Estratto della fonte |
----------------
Proprio da San Severo ad Ancona, sulla linea Adriatica, i treni fecero gli ultimi viaggi solidali inventati da Teresa Noce, quando il Pci e il popolo degli ultimi erano la stessa cosa.

Tra il dicembre del ’45 e i primi giorni del gennaio ’46 si svolse a Roma presso l’aula magna dell’Università il V congresso nazionale del Pci, il primo dopo la guerra. Il tema delle gravi difficoltà di sopravvivenza dei bambini e delle loro famiglie nelle zone più colpite dai bombardamenti venne sollevato da un delegato della federazione di Frosinone, Raoul Silvestri, che descrisse la situazione tragica dei bambini di Cassino in una città distrutta dai bombardamenti. E chiese che si facesse la stessa cosa realizzata per i ragazzi di Milano e di Torino. Non ci volle molto a raccogliere adesioni: i delegati di Pavia, Parma, Mantova, Cervia furono i primi a mettere posti a disposizione. Dopo la prima giornata del congresso, già 965 fanciulli di Cassino e della provincia furono invitati a trasferirsi per qualche tempo in altre zone. Anzi l’iniziativa si allargò, oltre che al Frusinate, alla stessa Roma mentre «da Novara si impegnavano a mandare pacchi di indumenti in Basilicata e in Calabria». Il congresso deliberò anche che 900 offerte di disponibilità fossero destinate ai bambini di Napoli e che una commissione andasse a Cassino per portare soldi e organizzare i viaggi. Lo stesso Togliatti nel discorso di chiusura dei lavori ebbe a dire: «Abbiamo visto con commozione che l’appello lanciato per aiutare i bimbi del Mezzogiorno ha portato ad una gara fra i compagni e le organizzazioni allo scopo di dimostrare a queste vittime innocenti di una politica di tirannide, di violenza e di sventura, che intorno a loro si è raccolta la parte migliore del popolo italiano».
----------------
Dati forniti |
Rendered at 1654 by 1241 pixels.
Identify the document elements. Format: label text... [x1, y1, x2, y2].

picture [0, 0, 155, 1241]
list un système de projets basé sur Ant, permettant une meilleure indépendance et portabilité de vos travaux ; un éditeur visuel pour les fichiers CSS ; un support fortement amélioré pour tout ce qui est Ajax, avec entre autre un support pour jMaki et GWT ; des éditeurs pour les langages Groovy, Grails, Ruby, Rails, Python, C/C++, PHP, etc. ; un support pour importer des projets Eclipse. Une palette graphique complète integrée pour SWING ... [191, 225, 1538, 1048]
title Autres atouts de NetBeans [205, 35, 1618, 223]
----------------
Da svolgere |
A. Riporta per favore il passo del brano sul congresso del Pci che inizia con "Proprio da San" e termina con "la stessa cosa.".
B. Riscrivi le righe di tutti i record sostituendo "document elements" con "page elements" e lasciando invariato tutto il resto.

Risposte fornite |
A.
Proprio da San Severo ad Ancona, sulla linea Adriatica, i treni fecero gli ultimi viaggi solidali inventati da Teresa Noce, quando il Pci e il popolo degli ultimi erano la stessa cosa.

B.
Rendered at 1654 by 1241 pixels.
Identify the page elements. Format: label text... [x1, y1, x2, y2].

picture [0, 0, 155, 1241]
list un système de projets basé sur Ant, permettant une meilleure indépendance et portabilité de vos travaux ; un éditeur visuel pour les fichiers CSS ; un support fortement amélioré pour tout ce qui est Ajax, avec entre autre un support pour jMaki et GWT ; des éditeurs pour les langages Groovy, Grails, Ruby, Rails, Python, C/C++, PHP, etc. ; un support pour importer des projets Eclipse. Une palette graphique complète integrée pour SWING ... [191, 225, 1538, 1048]
title Autres atouts de NetBeans [205, 35, 1618, 223]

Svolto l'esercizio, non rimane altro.